Identifying Your Threats

So many times in our businesses we look at the outside to identify our biggest threats, aka our problems. We are always thinking about what the next best software is that will better our processes, or how we need to find the next best piece of equipment because it will solve this issue we’re having. Don’t get me wrong, technology is awesome. Machines and tools help us to accomplish a lot. However, ask yourself, are they a crutch? Do they keep you from looking at yourself first if there is a problem in your organization?

Is an SEO tool really helping if you don’t really understand how SEO works?

Often we forget to self-reflect. We allow technology, equipment, and tools to hide the real problems. The real problems aren’t external, but internal. It’s easy to point the finger. It’s easy to pass the blame, but true growth and betterment comes from believing the truth about me and you.

No one is perfect, and if you meet a person who thinks that they have achieved perfection it’s safe to say that they are far away from it. And with that being said, knowing that we have faults makes it easier to see our problems. So, let me give you some examples of my faults and how they have turned into success by looking at myself as the cause.

I began finding that my time was consumed with talking with my staff. I was constantly being asked what to do in very simple and minor situations. This was a problem because my time was taken up answering questions and doing part of other people’s jobs. I became extremely inefficient. So, I began thinking that we either had a bad customer management system, or that we were not having enough internal meetings. As I was talking with a good friend about this problem, I discovered that there are two ways to give your staff guidelines.

The first is through osmosis, which means that you pass your values and culture to staff members by working directly with them. They only learn through direct contact with you.

The second is through writing.

My good friend said, “you know Michael, passing on a business’s culture and values through osmosis is a really bad way to educate your people.” He then explained to me how the only way that my employees, staff and people could learn our values and culture was to work directly with me because they could not learn them any other way. I soon learned that whatever is not written is not communicated, learned, and acted upon.

I realized that my problem of constantly being derailed by questions was because of how I passed on the information in the first place. It only occurred through direct contact. It was not written and thus could not be referenced by the staff when I was not around to talk with them or communicate what needed to be done. I then began to write the company values and culture down and made them available to the entire staff. The problem was solved just like that. People sought me less, asked me less questions, and could perform their everyday tasks without talking with me about the right or wrong way to handle their work.

There is a saying that behind every tornado is a butterfly. In other words the small little bit of air that a butterfly disturbs by flapping its wings leads to a tornado later on down the road. Communicating the company’s values and culture through osmosis created problems because my staff always needed a reference for decision making and the only reference available was me.
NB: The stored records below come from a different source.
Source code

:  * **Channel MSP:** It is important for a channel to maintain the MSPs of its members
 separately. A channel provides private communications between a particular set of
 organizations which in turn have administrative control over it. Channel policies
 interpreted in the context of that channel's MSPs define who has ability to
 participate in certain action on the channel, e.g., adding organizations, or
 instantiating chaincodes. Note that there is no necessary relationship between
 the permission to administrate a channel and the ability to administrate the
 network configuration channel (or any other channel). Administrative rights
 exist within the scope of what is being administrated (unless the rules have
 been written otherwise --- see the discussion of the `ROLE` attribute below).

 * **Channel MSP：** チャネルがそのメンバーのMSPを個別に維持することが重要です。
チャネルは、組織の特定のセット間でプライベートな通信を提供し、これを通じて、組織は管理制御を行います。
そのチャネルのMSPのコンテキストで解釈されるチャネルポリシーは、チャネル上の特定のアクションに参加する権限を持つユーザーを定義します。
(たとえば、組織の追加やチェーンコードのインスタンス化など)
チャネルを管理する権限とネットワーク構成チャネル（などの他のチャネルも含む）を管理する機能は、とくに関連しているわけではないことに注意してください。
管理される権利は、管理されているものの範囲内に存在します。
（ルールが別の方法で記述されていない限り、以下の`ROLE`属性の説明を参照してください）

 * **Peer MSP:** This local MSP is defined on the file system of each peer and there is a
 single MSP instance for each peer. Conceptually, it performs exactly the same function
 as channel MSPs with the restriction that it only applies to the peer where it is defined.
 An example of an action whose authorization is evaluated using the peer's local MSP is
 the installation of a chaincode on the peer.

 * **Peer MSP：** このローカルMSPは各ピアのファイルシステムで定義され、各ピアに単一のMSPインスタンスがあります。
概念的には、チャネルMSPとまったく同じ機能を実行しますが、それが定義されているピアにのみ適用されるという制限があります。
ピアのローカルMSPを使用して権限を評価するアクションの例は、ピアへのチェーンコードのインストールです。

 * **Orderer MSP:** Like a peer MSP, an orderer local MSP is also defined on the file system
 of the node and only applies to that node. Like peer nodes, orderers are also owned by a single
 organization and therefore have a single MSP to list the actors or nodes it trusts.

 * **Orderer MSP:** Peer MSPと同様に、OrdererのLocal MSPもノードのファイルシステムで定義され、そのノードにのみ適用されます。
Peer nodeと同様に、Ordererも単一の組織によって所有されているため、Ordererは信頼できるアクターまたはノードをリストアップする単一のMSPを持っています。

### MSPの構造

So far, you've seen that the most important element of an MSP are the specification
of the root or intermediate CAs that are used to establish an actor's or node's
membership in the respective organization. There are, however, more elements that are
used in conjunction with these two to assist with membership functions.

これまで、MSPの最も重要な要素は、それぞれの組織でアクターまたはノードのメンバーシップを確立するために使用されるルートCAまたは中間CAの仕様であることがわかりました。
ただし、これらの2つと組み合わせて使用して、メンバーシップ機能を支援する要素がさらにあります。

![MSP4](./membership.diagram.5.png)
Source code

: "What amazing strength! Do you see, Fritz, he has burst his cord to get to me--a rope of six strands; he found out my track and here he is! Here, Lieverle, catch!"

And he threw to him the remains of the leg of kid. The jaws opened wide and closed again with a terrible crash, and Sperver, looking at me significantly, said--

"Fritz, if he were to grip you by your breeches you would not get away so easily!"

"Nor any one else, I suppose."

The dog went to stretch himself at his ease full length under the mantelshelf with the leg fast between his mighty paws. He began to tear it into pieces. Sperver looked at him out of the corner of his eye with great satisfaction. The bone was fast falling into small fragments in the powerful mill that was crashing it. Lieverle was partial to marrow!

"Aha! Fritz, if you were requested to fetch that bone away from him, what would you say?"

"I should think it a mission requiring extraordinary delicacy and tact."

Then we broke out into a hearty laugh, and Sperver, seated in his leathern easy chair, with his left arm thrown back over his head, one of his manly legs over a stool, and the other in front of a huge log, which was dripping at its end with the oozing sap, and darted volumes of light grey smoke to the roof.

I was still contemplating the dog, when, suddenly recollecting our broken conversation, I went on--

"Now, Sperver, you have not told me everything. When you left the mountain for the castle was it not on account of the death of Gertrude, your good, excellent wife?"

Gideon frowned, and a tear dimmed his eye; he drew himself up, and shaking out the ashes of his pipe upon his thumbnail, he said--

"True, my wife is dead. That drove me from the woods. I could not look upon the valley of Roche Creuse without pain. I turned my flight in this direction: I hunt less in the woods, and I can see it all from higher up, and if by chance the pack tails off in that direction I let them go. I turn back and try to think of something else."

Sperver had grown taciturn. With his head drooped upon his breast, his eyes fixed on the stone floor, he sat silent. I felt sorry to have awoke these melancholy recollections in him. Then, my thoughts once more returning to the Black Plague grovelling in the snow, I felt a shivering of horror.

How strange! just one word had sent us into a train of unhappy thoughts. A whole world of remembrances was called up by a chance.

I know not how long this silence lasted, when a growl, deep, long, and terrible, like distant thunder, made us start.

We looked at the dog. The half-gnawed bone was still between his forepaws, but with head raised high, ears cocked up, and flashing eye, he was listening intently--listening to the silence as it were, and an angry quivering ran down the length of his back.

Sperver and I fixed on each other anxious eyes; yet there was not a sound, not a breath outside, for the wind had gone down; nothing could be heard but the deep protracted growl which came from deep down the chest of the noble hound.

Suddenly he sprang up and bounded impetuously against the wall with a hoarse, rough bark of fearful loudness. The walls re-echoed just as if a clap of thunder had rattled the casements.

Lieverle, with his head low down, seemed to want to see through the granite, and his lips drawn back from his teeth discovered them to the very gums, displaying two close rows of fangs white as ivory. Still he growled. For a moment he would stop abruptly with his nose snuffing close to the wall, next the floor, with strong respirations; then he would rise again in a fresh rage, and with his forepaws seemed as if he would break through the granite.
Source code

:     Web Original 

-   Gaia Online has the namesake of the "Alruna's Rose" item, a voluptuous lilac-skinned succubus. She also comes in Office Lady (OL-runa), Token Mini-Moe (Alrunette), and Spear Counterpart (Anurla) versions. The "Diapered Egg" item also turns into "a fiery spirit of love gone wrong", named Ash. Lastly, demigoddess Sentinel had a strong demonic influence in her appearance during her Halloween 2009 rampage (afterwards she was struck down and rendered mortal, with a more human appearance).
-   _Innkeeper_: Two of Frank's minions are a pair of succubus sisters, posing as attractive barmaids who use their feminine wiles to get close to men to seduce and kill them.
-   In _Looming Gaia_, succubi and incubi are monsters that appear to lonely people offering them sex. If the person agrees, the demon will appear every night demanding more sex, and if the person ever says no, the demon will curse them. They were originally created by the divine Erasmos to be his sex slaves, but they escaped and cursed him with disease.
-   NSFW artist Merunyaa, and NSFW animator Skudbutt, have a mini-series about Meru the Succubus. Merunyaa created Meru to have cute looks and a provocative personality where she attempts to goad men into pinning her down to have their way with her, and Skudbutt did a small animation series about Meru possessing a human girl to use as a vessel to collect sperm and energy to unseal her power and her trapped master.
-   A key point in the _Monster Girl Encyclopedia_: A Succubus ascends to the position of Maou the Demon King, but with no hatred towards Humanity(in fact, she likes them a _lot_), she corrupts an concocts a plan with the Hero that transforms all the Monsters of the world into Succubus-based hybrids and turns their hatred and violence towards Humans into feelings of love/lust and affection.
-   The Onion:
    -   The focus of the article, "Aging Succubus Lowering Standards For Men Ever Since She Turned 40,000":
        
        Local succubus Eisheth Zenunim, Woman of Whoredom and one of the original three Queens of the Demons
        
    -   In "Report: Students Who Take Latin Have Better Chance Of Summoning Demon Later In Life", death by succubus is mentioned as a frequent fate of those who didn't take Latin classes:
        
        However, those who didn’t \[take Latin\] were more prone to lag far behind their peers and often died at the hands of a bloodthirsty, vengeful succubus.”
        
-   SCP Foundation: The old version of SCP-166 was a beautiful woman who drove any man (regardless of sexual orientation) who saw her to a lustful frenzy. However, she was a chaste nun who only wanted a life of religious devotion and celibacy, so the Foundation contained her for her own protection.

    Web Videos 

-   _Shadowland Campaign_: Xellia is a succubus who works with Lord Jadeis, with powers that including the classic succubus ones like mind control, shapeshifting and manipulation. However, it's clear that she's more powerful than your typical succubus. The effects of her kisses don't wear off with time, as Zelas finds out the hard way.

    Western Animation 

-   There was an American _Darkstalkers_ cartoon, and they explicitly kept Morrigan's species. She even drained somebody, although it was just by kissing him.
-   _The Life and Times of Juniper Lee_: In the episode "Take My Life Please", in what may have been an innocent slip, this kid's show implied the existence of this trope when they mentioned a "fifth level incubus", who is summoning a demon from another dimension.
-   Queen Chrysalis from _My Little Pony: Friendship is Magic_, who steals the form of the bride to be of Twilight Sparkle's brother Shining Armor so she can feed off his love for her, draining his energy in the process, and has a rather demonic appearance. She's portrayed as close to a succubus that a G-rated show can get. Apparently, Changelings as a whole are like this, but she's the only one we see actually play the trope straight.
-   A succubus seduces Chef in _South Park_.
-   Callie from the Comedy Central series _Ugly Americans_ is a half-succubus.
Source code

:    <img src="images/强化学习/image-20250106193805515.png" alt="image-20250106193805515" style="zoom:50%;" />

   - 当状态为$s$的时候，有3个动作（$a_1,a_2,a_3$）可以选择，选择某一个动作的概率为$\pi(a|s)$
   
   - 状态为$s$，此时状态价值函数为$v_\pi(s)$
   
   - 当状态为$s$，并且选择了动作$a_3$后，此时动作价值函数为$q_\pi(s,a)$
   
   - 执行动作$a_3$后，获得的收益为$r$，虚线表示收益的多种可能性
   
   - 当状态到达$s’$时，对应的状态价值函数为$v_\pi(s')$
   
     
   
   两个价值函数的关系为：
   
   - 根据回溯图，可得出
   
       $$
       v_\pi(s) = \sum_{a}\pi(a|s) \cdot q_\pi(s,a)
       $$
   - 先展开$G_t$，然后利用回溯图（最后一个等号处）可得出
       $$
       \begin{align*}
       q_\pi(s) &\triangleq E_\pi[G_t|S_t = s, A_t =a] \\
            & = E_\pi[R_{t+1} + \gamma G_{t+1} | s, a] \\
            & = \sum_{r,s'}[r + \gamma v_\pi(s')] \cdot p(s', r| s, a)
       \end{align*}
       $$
They were left powerless to make their own decisions about certain situations simply because they did not have clear guidelines they could reference at all times. The little butterfly of me not writing down our values and culture created a pretty big problem that affected the entire company.

It is important to check yourself first, not your technology, not your tools, and not your systems. Most of the time our problems are simple and they start with us. Here are some points to consider when problems arise:

If there is a problem, check yourself first to see if you’re the cause.
How could you have prevented this? What actions were and were not taken that lead to the situation?
Don’t let our everyday tools become a crutch that prevent us from solving future problems.